• _WHAT IS REQUIRED_
If an entry holds a picture, leave that picture out. Give everything else again exactly.
**** EXERCISE INPUTS
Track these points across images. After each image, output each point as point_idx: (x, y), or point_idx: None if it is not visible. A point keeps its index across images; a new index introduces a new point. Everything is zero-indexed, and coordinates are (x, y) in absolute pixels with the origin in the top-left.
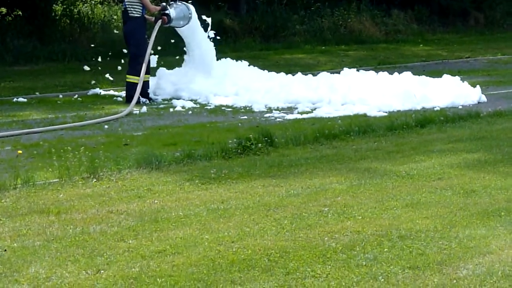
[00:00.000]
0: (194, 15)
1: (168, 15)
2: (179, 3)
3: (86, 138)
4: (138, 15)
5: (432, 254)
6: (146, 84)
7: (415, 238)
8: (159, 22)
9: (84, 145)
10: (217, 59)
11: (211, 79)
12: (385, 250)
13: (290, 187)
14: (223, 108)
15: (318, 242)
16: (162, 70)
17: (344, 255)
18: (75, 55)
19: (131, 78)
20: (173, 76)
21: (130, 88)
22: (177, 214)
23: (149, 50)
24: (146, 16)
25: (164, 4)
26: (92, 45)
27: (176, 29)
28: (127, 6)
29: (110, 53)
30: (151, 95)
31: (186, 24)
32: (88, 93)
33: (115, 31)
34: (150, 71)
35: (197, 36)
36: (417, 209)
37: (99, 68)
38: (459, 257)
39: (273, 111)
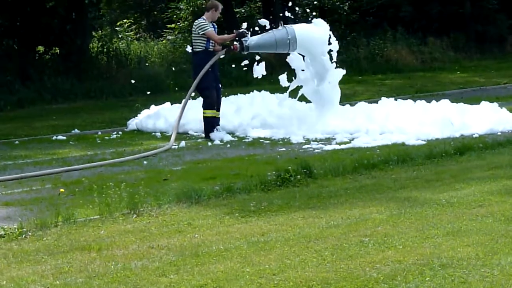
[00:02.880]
0: (302, 38)
1: (242, 42)
2: (280, 27)
3: (125, 174)
4: (201, 49)
5: (475, 282)
6: (215, 121)
7: (457, 267)
8: (223, 52)
9: (124, 181)
10: (252, 91)
11: (248, 112)
12: (427, 279)
13: (330, 218)
14: (261, 140)
15: (360, 272)
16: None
17: (386, 285)
18: (112, 92)
19: (206, 113)
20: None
21: (206, 123)
22: (217, 247)
23: (196, 82)
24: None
25: (241, 31)
26: (133, 81)
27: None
28: (192, 40)
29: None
30: (213, 134)
31: (289, 50)
32: (126, 129)
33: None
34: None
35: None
36: (458, 237)
37: (137, 104)
38: (502, 285)
39: (311, 142)
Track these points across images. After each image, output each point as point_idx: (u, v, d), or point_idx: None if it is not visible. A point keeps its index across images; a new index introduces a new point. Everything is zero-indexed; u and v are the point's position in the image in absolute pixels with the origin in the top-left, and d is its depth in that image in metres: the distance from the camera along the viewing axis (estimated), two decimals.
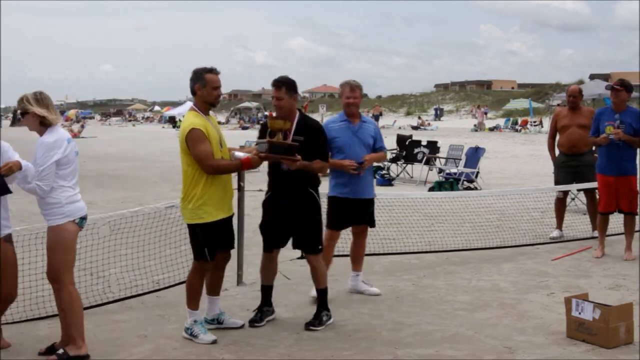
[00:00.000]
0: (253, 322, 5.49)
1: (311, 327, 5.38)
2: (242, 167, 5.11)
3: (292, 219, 5.43)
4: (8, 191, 4.47)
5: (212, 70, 5.11)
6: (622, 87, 7.56)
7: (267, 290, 5.64)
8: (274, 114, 5.51)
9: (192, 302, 5.21)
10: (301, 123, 5.43)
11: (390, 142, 22.28)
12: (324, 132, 5.68)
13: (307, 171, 5.38)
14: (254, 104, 69.10)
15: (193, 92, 5.15)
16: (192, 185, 5.05)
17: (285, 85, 5.36)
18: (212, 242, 5.11)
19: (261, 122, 6.14)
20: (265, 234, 5.54)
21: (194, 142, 4.93)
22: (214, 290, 5.44)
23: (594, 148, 8.73)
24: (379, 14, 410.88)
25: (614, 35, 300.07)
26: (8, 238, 4.71)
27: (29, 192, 4.59)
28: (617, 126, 7.48)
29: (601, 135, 7.58)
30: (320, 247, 5.58)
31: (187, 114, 5.21)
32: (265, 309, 5.59)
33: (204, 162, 4.93)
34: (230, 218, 5.30)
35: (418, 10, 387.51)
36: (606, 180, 7.71)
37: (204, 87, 5.07)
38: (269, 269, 5.60)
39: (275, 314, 5.68)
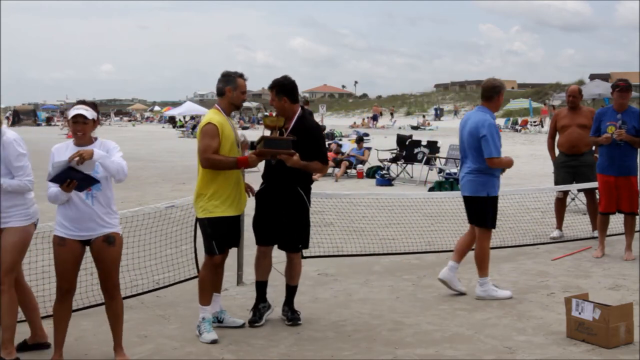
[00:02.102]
0: (253, 323, 5.50)
1: (293, 322, 5.53)
2: (237, 165, 5.17)
3: (278, 215, 5.46)
4: (94, 180, 4.42)
5: (242, 76, 5.39)
6: (625, 87, 7.57)
7: (261, 287, 5.64)
8: (274, 114, 5.56)
9: (202, 297, 5.31)
10: (298, 123, 5.45)
11: (390, 142, 22.31)
12: (322, 134, 5.73)
13: (304, 170, 5.40)
14: (254, 104, 69.00)
15: (221, 93, 5.36)
16: (204, 181, 5.25)
17: (275, 87, 5.44)
18: (219, 237, 5.23)
19: (260, 122, 6.20)
20: (256, 228, 5.56)
21: (203, 135, 5.19)
22: (215, 287, 5.48)
23: (593, 148, 8.74)
24: (380, 13, 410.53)
25: (615, 35, 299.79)
26: (108, 238, 4.57)
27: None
28: (620, 126, 7.49)
29: (602, 135, 7.59)
30: (300, 245, 5.61)
31: (209, 112, 5.41)
32: (261, 306, 5.60)
33: (201, 154, 5.17)
34: (239, 217, 5.41)
35: (420, 10, 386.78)
36: (607, 180, 7.71)
37: (235, 90, 5.32)
38: (262, 264, 5.61)
39: (273, 309, 5.69)
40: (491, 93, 6.42)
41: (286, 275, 5.67)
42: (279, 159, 5.25)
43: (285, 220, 5.47)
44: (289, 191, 5.45)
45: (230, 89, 5.32)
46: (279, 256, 5.78)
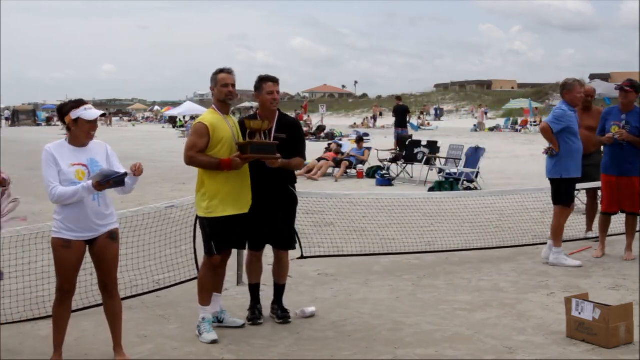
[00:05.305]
0: (254, 320, 5.52)
1: (284, 320, 5.54)
2: (220, 166, 5.13)
3: (274, 216, 5.46)
4: (123, 183, 4.57)
5: (224, 70, 5.36)
6: (631, 88, 7.56)
7: (255, 289, 5.66)
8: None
9: (201, 297, 5.31)
10: (282, 121, 5.53)
11: (390, 142, 22.32)
12: (302, 129, 5.84)
13: (287, 168, 5.45)
14: (254, 104, 68.98)
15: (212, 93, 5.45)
16: (202, 181, 5.26)
17: (277, 80, 5.50)
18: (218, 237, 5.22)
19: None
20: (250, 233, 5.52)
21: (192, 133, 5.28)
22: (215, 287, 5.48)
23: (602, 148, 8.75)
24: (381, 13, 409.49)
25: (615, 35, 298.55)
26: (111, 234, 4.64)
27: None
28: (623, 126, 7.49)
29: (606, 134, 7.60)
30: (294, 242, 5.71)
31: (205, 111, 5.50)
32: (259, 307, 5.62)
33: (185, 151, 5.22)
34: (243, 216, 5.32)
35: (420, 10, 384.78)
36: (608, 180, 7.71)
37: (215, 86, 5.33)
38: (255, 268, 5.63)
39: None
40: (559, 90, 7.70)
41: (275, 274, 5.68)
42: (262, 161, 5.28)
43: (281, 222, 5.50)
44: (281, 190, 5.49)
45: (212, 87, 5.36)
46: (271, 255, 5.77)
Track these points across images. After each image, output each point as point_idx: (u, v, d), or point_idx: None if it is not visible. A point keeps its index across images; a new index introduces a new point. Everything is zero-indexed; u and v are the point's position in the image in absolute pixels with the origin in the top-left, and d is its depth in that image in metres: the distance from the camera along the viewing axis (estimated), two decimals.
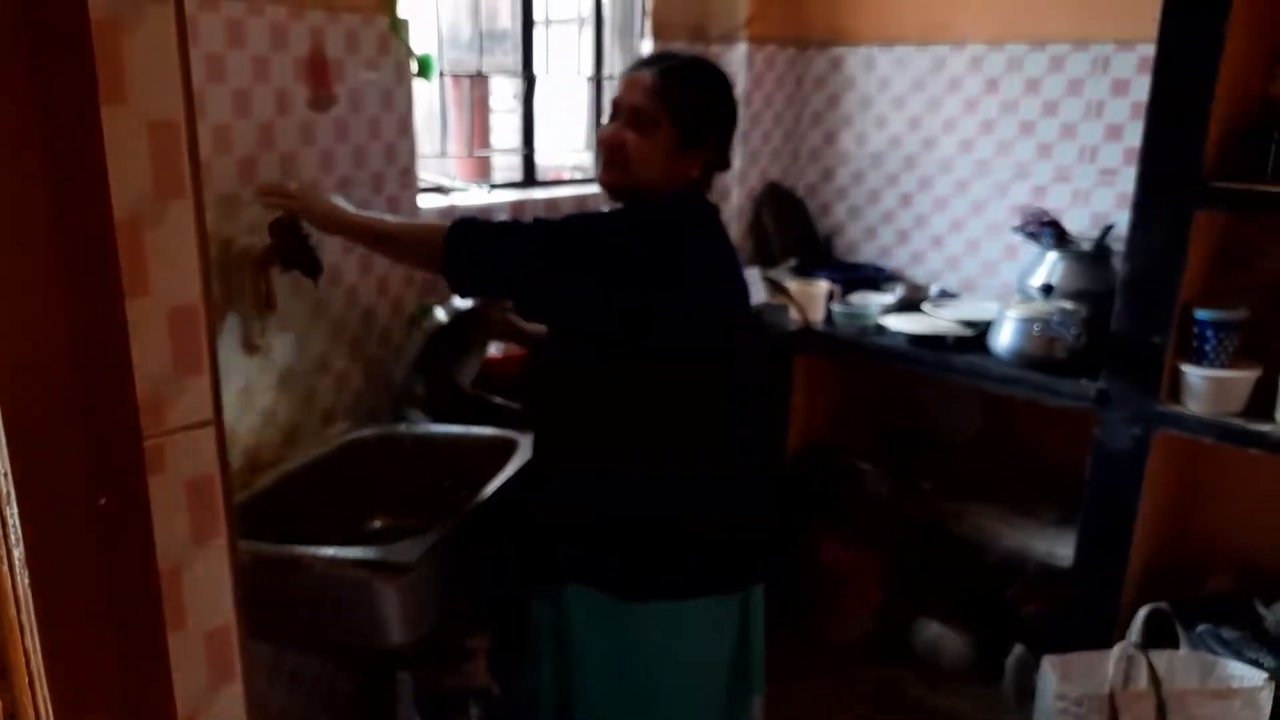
********
• _RESULT OF THIS EXERCISE_
Track these points across images. After each image, output each point as point_idx: (x, y), or point_idx: None if it is not visible. A point keeps its index across images; a new index introduces a new point. Everything is zero-indexed, and coordinates are (x, y) in absolute pixels with the origin in the top-left.
[00:00.000]
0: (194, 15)
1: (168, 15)
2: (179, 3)
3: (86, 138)
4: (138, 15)
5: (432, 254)
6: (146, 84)
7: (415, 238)
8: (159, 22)
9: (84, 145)
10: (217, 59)
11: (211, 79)
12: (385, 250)
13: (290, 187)
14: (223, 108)
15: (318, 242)
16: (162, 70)
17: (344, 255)
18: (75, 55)
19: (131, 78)
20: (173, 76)
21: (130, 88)
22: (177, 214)
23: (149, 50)
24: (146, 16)
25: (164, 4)
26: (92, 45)
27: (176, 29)
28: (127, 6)
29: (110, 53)
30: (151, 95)
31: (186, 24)
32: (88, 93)
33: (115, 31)
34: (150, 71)
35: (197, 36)
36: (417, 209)
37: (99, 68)
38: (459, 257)
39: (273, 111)
[00:02.880]
0: (302, 38)
1: (242, 42)
2: (280, 27)
3: (125, 174)
4: (201, 49)
5: (475, 282)
6: (215, 121)
7: (457, 267)
8: (223, 52)
9: (124, 181)
10: (252, 91)
11: (248, 112)
12: (427, 279)
13: (330, 218)
14: (261, 140)
15: (360, 272)
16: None
17: (386, 285)
18: (112, 92)
19: (206, 113)
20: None
21: (206, 123)
22: (217, 247)
23: (196, 82)
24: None
25: (241, 31)
26: (133, 81)
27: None
28: (192, 40)
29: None
30: (213, 134)
31: (289, 50)
32: (126, 129)
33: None
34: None
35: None
36: (458, 237)
37: (137, 104)
38: (502, 285)
39: (311, 142)
Track these points across images. After each image, output each point as point_idx: (u, v, d), or point_idx: None if it is not visible. A point keeps its index across images; a new index introduces a new point. Everything is zero-indexed; u and v are the point's position in the image in absolute pixels with the origin in the top-left, and d is its depth in that image in metres: the distance from the camera along the viewing axis (estimated), two decimals.
[00:00.000]
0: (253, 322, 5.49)
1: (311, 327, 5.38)
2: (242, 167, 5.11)
3: (292, 219, 5.43)
4: (8, 191, 4.47)
5: (212, 70, 5.11)
6: (622, 87, 7.56)
7: (267, 290, 5.64)
8: (274, 114, 5.51)
9: (192, 302, 5.21)
10: (301, 123, 5.43)
11: (390, 142, 22.28)
12: (324, 132, 5.68)
13: (307, 171, 5.38)
14: (254, 104, 69.10)
15: (193, 92, 5.15)
16: (192, 185, 5.05)
17: (285, 85, 5.36)
18: (212, 242, 5.11)
19: (261, 122, 6.14)
20: (265, 234, 5.54)
21: (194, 142, 4.93)
22: (214, 290, 5.44)
23: (594, 148, 8.73)
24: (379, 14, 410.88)
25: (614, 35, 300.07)
26: (8, 238, 4.71)
27: (29, 192, 4.59)
28: (617, 126, 7.48)
29: (601, 135, 7.58)
30: (320, 247, 5.58)
31: (187, 114, 5.21)
32: (265, 309, 5.59)
33: (204, 162, 4.93)
34: (230, 218, 5.30)
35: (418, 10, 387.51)
36: (606, 180, 7.71)
37: (204, 87, 5.07)
38: (269, 269, 5.60)
39: (275, 314, 5.68)
[00:02.102]
0: (253, 323, 5.50)
1: (293, 322, 5.53)
2: (237, 165, 5.17)
3: (278, 215, 5.46)
4: (94, 180, 4.42)
5: (242, 76, 5.39)
6: (625, 87, 7.57)
7: (261, 287, 5.64)
8: (274, 114, 5.56)
9: (202, 297, 5.31)
10: (298, 123, 5.45)
11: (390, 142, 22.31)
12: (322, 134, 5.73)
13: (304, 170, 5.40)
14: (254, 104, 69.00)
15: (221, 93, 5.36)
16: (204, 181, 5.25)
17: (275, 87, 5.44)
18: (219, 237, 5.23)
19: (260, 122, 6.20)
20: (256, 228, 5.56)
21: (203, 135, 5.19)
22: (215, 287, 5.48)
23: (593, 148, 8.74)
24: (380, 13, 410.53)
25: (615, 35, 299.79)
26: (108, 238, 4.57)
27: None
28: (620, 126, 7.49)
29: (602, 135, 7.59)
30: (300, 245, 5.61)
31: (209, 112, 5.41)
32: (261, 306, 5.60)
33: (201, 154, 5.17)
34: (239, 217, 5.41)
35: (420, 10, 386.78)
36: (607, 180, 7.71)
37: (235, 90, 5.32)
38: (262, 264, 5.61)
39: (273, 309, 5.69)
40: (491, 93, 6.42)
41: (286, 275, 5.67)
42: (279, 159, 5.25)
43: (285, 220, 5.47)
44: (289, 191, 5.45)
45: (230, 89, 5.32)
46: (279, 256, 5.78)
[00:05.305]
0: (254, 320, 5.52)
1: (284, 320, 5.54)
2: (220, 166, 5.13)
3: (274, 216, 5.46)
4: (123, 183, 4.57)
5: (224, 70, 5.36)
6: (631, 88, 7.56)
7: (255, 289, 5.66)
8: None
9: (201, 297, 5.31)
10: (282, 121, 5.53)
11: (390, 142, 22.32)
12: (302, 129, 5.84)
13: (287, 168, 5.45)
14: (254, 104, 68.98)
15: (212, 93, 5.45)
16: (202, 181, 5.26)
17: (277, 80, 5.50)
18: (218, 237, 5.22)
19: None
20: (250, 233, 5.52)
21: (192, 133, 5.28)
22: (215, 287, 5.48)
23: (602, 148, 8.75)
24: (381, 13, 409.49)
25: (615, 35, 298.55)
26: (111, 234, 4.64)
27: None
28: (623, 126, 7.49)
29: (606, 134, 7.60)
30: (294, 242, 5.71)
31: (205, 111, 5.50)
32: (259, 307, 5.62)
33: (185, 151, 5.22)
34: (243, 216, 5.32)
35: (420, 10, 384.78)
36: (608, 180, 7.71)
37: (215, 86, 5.33)
38: (255, 268, 5.63)
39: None
40: (559, 90, 7.70)
41: (275, 274, 5.68)
42: (262, 161, 5.28)
43: (281, 222, 5.50)
44: (281, 190, 5.49)
45: (212, 87, 5.36)
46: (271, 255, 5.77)
Track these points across images. After each image, output each point as point_idx: (u, v, d), or point_idx: None if it is not visible. A point keeps its index across images; a new index introduces a new point. Everything is zero-indexed; u and v are the point's position in the image in absolute pixels with the origin in the top-left, and d is its depth in that image in metres: the distance from the camera along the viewing axis (estimated), two decimals.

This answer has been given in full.